Of course this is true, but I have been listening to(and watching)DVDs
of classical performances lately. Most of the ones I have been watching
were either solo piano or piano concertos.
One of my most enlightening purchases is the DVD of the 2 Brahms concertos
with Zimerman/Bernstein and the VPO. The sound is very good (probably
analog), but only the first movements of each work are watchable since
the other 5 movements have the picture out of sync with the music. The
Brahms first has been one of my 2 favorites for years, but watching the
2nd has given me an entirely new perspective on that work.

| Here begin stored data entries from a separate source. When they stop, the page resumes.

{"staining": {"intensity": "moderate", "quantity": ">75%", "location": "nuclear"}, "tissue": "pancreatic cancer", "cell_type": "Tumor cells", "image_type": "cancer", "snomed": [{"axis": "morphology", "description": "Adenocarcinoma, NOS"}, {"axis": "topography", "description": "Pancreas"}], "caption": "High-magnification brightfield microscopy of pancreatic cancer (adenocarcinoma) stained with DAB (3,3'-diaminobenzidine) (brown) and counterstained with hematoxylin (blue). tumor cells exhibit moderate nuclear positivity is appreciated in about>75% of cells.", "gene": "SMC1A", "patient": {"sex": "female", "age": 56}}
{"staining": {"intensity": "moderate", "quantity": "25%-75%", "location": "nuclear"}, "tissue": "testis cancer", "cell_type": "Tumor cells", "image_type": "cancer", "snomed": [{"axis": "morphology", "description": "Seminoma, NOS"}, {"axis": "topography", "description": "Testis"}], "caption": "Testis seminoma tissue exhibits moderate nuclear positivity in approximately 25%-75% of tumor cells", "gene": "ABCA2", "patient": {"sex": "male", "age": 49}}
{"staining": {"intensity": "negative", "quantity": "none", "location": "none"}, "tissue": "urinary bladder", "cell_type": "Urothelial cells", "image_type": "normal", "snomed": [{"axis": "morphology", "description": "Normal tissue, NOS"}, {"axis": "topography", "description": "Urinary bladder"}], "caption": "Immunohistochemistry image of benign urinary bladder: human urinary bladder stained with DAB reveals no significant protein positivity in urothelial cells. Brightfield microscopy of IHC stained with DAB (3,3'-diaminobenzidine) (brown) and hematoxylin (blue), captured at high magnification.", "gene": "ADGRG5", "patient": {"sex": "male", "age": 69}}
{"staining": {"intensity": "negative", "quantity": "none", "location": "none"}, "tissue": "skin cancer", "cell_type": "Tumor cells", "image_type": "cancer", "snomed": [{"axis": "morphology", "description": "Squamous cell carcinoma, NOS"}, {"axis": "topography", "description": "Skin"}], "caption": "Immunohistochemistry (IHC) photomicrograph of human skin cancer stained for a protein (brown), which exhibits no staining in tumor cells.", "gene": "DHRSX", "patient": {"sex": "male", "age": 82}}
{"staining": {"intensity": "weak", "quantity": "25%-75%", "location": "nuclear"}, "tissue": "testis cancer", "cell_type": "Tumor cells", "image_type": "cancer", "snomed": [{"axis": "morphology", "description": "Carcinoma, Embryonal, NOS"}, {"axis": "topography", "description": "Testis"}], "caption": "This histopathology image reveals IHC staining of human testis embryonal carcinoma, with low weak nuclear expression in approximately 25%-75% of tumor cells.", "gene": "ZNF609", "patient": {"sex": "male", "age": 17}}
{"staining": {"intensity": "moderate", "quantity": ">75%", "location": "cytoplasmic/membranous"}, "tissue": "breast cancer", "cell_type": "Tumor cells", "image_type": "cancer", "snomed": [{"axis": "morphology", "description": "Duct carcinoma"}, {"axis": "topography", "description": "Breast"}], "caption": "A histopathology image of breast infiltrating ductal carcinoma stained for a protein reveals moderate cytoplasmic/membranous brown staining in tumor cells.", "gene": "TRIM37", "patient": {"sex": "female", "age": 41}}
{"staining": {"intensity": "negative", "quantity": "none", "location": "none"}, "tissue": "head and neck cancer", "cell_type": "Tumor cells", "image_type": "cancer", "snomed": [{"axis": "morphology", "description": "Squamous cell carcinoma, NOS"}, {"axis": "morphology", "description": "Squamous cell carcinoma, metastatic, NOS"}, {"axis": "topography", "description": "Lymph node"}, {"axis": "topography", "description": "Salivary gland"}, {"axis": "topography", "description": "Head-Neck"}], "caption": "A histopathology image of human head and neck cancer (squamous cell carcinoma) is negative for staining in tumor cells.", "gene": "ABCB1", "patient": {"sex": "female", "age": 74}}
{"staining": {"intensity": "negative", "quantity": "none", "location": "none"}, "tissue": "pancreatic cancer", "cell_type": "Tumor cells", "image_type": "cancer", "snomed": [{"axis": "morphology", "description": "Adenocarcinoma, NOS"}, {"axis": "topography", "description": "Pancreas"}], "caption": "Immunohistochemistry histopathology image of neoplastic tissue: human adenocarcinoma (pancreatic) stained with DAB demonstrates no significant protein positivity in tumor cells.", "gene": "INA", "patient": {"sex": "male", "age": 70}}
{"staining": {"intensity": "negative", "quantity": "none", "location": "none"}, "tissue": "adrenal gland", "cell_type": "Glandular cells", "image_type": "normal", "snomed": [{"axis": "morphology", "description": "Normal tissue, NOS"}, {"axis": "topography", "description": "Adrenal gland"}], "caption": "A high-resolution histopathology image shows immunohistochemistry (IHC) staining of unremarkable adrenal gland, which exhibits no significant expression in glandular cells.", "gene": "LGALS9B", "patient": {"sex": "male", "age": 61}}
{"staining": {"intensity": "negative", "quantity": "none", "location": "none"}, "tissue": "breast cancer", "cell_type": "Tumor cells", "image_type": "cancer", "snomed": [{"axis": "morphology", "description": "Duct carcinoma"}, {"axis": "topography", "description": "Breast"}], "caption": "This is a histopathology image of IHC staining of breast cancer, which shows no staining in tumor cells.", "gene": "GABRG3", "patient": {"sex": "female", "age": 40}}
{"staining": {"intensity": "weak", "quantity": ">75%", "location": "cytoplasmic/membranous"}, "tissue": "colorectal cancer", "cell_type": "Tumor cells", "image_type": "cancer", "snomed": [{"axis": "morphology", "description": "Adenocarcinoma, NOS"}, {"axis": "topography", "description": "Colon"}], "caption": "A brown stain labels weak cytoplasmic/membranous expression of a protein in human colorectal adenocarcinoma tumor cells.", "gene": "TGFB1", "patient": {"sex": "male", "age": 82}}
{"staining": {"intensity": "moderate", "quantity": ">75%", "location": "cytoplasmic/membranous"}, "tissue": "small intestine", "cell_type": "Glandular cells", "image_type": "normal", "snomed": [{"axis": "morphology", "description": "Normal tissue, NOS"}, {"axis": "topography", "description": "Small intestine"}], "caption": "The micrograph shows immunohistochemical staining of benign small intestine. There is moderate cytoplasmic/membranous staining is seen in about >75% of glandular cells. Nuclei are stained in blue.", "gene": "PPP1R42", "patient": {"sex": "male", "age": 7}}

Another not unrelated purchase was the 2 CD set on Naxos of the Brahms
2nd with Jeremy Siepmann explaining the entire work. Jando plays, and
plays well. While I don't exactly agree with everything that Siepmann
says, his analysis has made me more aware of various parts of the concerto
and their relationships. I don't really believe that Brahms actually
did all that stuff consciously, in part, based on my experience as an
architect. I just make many design decisions intuitively and I think
that most composers do this too.
Back to my original point, from which I digressed, watching music being
played is about the only time that I actually get to just sit and pay
attention to the music - bar by bar. All my other listening experiences
are either listening while I do other things at home or listening on
headphones at the office. This is one reason that I am not too interested
in the new SACDs and others of that ilk.
FYI - the Jando CD is set up so that you can't just program the tracks
to hear the whole concerto. I had to copy it to my hard drive and delete
some of the spoken dialog from some of the tracks and then burn it to
blank CD. I essentially did the same thing to the Zimerman using my
spare DVD player, editing out the tune-ups and stuff between tracks.
Zimerman is fantastic in the 2nd, but his d minor concerto first mvt is
a bit metronomic is some places. A minor problem considering how well
he plays everything else.
Whoever it was that didn't particularly like Brahms should listen to the
And BTW - where does the quote "twas ever thus" used in this thread come
from? Shakespeare? I tried the internet and couldn't find the answer.